When comparing the recharge estimated in this study with that estimated by UNAM- UAQ (unpublished data, 2002) using natural tracers (O-18 and Deuterium) the zones with the largest potential for recharge coincide with the results estimated in this investigation. Furthermore, they also determine that the zone with the lowest potential for recharge is within the city of Aguascalientes, which also coincides with the results presented here.
On the other hand, an estimation of natural recharge reported by CONAGUA (2018) takes into account a water balance with four factors: underground horizontal flow input based on the static level and Darcy's law (83.1×106 m³), horizontal flow outputs with an estimated volume of 2.4×106 m³, pumping of 427.4×106 m³ and storage change, taking into account the configuration of the evolution of the static level registered during the period 2000-2014, with an annual average of -180.2×106 m³, the natural recharge estimated by CONAGUA is 249.6×106 m³, but if only the vertical recharge is taken into account CONAGUA recharge is 166.5×106 m³, which is 0.9% less than the total recharge estimated in this investigation (168×106 m³).

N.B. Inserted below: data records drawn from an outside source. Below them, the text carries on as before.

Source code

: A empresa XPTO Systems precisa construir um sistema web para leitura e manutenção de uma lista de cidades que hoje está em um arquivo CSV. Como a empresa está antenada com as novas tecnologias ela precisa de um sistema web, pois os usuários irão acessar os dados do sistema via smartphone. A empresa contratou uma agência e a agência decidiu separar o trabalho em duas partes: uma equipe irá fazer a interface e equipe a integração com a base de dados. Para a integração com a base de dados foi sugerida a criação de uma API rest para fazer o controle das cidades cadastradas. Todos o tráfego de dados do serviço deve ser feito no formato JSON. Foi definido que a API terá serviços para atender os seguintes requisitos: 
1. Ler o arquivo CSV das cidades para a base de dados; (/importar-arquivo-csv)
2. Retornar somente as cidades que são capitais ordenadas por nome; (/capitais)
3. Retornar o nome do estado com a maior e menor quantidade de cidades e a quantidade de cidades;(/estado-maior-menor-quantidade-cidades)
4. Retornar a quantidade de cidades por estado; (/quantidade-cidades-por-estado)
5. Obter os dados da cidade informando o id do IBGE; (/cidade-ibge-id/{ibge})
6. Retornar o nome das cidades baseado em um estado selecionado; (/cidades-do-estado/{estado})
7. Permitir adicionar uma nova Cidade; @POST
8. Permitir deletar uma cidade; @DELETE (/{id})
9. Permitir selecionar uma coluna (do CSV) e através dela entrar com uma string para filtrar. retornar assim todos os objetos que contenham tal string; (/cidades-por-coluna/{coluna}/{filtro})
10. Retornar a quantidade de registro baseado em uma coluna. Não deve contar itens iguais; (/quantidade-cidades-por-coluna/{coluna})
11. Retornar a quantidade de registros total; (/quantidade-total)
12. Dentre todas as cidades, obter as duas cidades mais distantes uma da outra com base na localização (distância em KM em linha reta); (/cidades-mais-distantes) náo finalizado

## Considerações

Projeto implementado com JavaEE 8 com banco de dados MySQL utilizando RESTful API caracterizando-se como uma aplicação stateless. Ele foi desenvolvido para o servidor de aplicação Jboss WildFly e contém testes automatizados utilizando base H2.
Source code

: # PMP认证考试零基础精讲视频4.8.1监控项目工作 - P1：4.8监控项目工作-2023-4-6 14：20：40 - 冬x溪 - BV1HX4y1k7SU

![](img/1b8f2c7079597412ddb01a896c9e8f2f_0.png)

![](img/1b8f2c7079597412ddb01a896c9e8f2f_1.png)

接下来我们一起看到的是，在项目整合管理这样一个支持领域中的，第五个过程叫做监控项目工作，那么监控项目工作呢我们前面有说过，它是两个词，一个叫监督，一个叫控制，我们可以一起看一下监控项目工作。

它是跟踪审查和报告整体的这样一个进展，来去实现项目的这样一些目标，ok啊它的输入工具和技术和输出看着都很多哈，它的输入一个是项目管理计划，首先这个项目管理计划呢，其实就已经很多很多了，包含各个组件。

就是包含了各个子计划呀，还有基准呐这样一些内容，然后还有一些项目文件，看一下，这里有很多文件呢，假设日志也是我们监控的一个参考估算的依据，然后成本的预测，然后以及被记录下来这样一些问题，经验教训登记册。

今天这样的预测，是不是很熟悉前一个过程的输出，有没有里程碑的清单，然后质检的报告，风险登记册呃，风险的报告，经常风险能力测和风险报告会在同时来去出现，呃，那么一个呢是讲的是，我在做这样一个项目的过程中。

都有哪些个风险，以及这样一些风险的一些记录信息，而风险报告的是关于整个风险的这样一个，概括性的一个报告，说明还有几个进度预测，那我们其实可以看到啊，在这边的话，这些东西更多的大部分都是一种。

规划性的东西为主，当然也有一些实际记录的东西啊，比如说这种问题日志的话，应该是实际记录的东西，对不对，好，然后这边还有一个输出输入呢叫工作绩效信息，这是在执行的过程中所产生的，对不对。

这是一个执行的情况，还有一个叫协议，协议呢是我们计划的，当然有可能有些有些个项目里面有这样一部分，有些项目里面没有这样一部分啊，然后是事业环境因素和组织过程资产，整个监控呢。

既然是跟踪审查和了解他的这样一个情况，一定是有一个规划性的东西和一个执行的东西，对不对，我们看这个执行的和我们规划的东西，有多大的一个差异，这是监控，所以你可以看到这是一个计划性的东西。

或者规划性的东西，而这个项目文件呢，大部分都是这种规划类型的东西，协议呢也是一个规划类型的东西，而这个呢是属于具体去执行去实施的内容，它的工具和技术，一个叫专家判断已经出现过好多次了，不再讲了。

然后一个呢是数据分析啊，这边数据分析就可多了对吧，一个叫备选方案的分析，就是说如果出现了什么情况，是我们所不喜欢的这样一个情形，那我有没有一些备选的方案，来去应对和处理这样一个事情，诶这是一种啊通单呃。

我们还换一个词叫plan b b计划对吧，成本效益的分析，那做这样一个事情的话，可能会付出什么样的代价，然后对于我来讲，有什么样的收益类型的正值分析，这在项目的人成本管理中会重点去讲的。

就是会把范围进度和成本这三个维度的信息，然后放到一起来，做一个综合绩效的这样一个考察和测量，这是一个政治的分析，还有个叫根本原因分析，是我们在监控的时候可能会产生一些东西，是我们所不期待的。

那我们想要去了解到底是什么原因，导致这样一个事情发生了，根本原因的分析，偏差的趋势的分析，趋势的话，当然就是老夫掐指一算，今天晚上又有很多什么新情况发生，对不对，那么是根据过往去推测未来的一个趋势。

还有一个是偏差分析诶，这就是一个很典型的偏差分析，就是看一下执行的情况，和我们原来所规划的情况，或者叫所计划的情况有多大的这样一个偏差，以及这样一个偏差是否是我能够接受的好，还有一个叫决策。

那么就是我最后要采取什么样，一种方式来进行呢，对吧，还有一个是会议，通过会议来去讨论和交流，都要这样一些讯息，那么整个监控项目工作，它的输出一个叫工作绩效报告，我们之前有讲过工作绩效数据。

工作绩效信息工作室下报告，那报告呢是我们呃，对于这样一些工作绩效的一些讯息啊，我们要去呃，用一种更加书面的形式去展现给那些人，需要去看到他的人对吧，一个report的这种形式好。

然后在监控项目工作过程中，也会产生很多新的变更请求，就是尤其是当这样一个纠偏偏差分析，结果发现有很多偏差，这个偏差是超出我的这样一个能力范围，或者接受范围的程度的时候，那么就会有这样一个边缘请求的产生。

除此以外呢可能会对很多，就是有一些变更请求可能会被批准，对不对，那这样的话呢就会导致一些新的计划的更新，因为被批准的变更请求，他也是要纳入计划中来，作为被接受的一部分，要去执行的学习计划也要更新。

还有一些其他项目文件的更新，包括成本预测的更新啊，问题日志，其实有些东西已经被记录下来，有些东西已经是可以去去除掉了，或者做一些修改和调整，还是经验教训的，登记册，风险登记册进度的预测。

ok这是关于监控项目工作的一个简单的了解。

It should be noted that in the technique described here, does not consider the horizontal recharge. Despite the different methods used in the calculation of the vertical recharge, the results are almost equal, these comparisons indicate that the technique proposed in this work is applicable to the Aguascalientes valley, although it may be necessary to apply new methodologies or to include new factors in the future to reduce uncertainly in estimated recharge. Some of the factors to consider may be water bodies, effects of anisotropy, and climate data for long-term periods.
CONCLUSIONS
This investigation presents a methodology for the estimation of groundwater recharge (GWR) by employing an analytical solution of Boussinesq for unconfined flow into the Water Table Fluctuation (WTF) method. The study area encompasses the semi-arid valley of Aguascalientes, in central Mexico. This rectangular north-south trending valley represents a tectonic graben that is about 80 km in length and 25 km in width. The estimated GWR is variable throughout the valley with an estimated maximum annual value of 526.26 mm and a minimum annual rate of 0.86 mm. The areas with the greatest estimated recharge are located at the northern and central parts of the valley and is attributed to agricultural practices and coarser-grained soils in these areas. Conversely, the lowest estimated recharge occurs along the north and south boundaries of the study area and within the city of Aguascalientes. These low values are attributed to heavy pumping, which lowers the water level and increases the thickness of the vadose zone as well as to lithologies having a low specific yield. The results present similarity in volume and space, with previous studies.